2) place or drag the markers in a couple photos to refine the location, turns them to green flags.
3) NORMALLY - that causes the same marker in other photos to move very close to those first two.

Now, the markers are not adjusting, and I have to move them a large amount in the remaining photos.
Many times I have to hand place them, they don't even show.

This is much slower than before, as I can't even use the "filter photos by markers" once I adjust a couple, as that is better than filter by point.
I have been trying to keep up with latest version but not sure when exactly this started happening.
I have no issues otherwise. GPS data on photos is fine, aligning cameras is fine...its all good.

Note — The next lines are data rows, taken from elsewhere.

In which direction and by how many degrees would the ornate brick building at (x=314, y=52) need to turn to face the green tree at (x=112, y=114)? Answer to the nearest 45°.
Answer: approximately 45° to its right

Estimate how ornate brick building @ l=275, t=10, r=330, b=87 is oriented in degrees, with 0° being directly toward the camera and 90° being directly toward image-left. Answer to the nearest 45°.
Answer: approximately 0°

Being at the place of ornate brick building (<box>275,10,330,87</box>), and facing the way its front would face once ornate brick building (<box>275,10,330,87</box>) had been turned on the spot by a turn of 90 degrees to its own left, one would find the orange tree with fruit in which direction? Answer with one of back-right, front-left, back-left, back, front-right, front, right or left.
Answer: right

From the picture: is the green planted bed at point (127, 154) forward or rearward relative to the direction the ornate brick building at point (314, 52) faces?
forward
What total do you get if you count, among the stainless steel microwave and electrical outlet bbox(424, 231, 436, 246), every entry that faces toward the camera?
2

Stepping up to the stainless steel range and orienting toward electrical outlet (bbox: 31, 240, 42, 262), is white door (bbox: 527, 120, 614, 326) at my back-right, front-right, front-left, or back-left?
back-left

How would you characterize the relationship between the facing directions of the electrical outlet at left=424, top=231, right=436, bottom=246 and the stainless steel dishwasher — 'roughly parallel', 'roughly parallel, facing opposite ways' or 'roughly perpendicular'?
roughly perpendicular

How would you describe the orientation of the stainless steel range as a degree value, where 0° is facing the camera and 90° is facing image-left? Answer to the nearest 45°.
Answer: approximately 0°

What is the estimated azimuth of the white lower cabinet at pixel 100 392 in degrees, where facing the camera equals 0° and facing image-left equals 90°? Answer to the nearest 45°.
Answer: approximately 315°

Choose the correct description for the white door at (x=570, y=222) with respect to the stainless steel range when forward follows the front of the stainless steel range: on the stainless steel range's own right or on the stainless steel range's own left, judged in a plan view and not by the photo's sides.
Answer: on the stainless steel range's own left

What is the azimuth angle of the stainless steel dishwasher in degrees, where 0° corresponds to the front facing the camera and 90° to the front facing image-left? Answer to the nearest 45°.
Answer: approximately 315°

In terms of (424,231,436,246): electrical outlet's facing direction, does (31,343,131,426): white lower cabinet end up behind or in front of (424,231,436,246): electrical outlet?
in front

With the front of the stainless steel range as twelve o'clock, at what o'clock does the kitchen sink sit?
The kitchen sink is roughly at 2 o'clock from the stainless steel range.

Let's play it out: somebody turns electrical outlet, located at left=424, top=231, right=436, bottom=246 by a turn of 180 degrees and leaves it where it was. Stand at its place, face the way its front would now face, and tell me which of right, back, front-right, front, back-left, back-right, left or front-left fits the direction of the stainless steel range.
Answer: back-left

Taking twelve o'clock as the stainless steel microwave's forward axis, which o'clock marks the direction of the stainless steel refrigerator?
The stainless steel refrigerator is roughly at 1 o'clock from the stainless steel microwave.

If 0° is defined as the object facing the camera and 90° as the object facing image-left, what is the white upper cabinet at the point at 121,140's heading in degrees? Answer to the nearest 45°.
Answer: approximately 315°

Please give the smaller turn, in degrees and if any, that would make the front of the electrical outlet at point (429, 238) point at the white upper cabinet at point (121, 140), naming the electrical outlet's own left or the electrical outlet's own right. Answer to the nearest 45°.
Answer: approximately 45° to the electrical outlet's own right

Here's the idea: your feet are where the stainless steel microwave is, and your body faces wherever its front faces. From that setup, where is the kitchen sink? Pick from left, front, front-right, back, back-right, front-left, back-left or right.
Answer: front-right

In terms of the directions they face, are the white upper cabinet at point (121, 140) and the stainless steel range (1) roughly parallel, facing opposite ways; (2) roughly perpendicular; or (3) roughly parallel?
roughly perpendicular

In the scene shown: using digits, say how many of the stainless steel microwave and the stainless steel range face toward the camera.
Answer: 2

What settings could affect the other markers to keep them from self adjusting closer to the first couple I hand adjust?
thanks

14
Hmm, I did not have the log file set.
Funny thing though, I originally cancelled the ortho creation after seeing it would take 2 hours.
Then I realized trying to use PS might not work on a project opened and saved with metashape, so I reran the ortho creation in MS.
The second time, it ran in normal 20 minute time frame.
I'm going to test more to look for this pattern, and also have turned on the logging.
thx

15
welp, got no replies, but I think the answer is no. The point cloud will not match the GCP's exactly, there is some kind of fit going on.
As I was investigating this on a particular job, I read how you can set mode to "estimated" and see what the software got for each control point after processing.
Then I realized I should be paying attention to the error values before processing, as those will indicate the difference between the GCP numbers and where the model thinks they should be (after registering markers on the photos).
In the end, the lesson I learned is if you get error values higher than 1 ft, there is a mistake in the GCP coordinates, or the photo registration.
One typical mistake is duplicate elevation values in the GCP's from copying and pasting numbers wrong.
Another is placing markers on a spot that is not the same for a given GCP.
I added a step (19) to my essentially USGS workflow, which is summarized here:
Condensed Workflow

1)   Make project and load photos, leave checked
2)   Convert to State plane, ESPG::2230 = Zone 6, ESPG::2229 = Zone 5
3)   Check that GPUs are set to be used in Tools->Prefs->GPU tab
4)   Align Photos, accuracy on high
5)   Show projection and error columns in photo list
6)   Do optimize (not all boxes checked)
7)   Do Gradual Selection using Reconstruction Uncertainty, select 20% at a time, goal is 10. Repeat 6 and 7 until you get close.
8)   Do optimize (not all boxes checked)
9)   Do Gradual Selection using Projection Accuracy, select 20% at a time, goal is 2.5. Repeat 6 and 7 until you get close.
10)   Open reference settings and set Tie Point Accuracy to 0.1, Do Optimize (not all boxes checked)
11)   Uncheck photos as we are done with using their gps tag data
12)   Create Control Points list as csv
13)   Import csv to create control point markers, say Yes to All when asked
14)   Right click on a point by marker, and choose Filter photos by point.
15)   Move marker to correct location in 2 photos. This refines the locations.
16)   Repeat right click on a marker, and choose Filter photos by marker this time.
17)   Go through each photo, and if target is clear in the photo, drag the marker to the correct location. Grey flag means “not used”. Green flag means “used”. Hit page down to go to next photo. It should be click, page down, click, page down…
18)   Block any markers, using right click, that you decide are not clear, if already set green.
19)   Double check that none of the markers have high error values. Also look for duplicate elevations indicating the elev was copied from another spot on accident.
20)   Do optimize (all boxes checked)
21)   Do Gradual Selection using Reprojection Error, select 10% at a time, goal is 0.4. Repeat 6 and 7 until you get close.
22)   Build dense point cloud medium level
23)   Build DEM (needed for ortho)
24)   Build Ortho photo (machine)
25)   Export Laz point cloud file
26)   Export Ortho photo as jpg with world file. Set compression to jpg and select jpg in file type in dialog.
27)   Create .rcp file in Recap for Autocad/Infraworks use.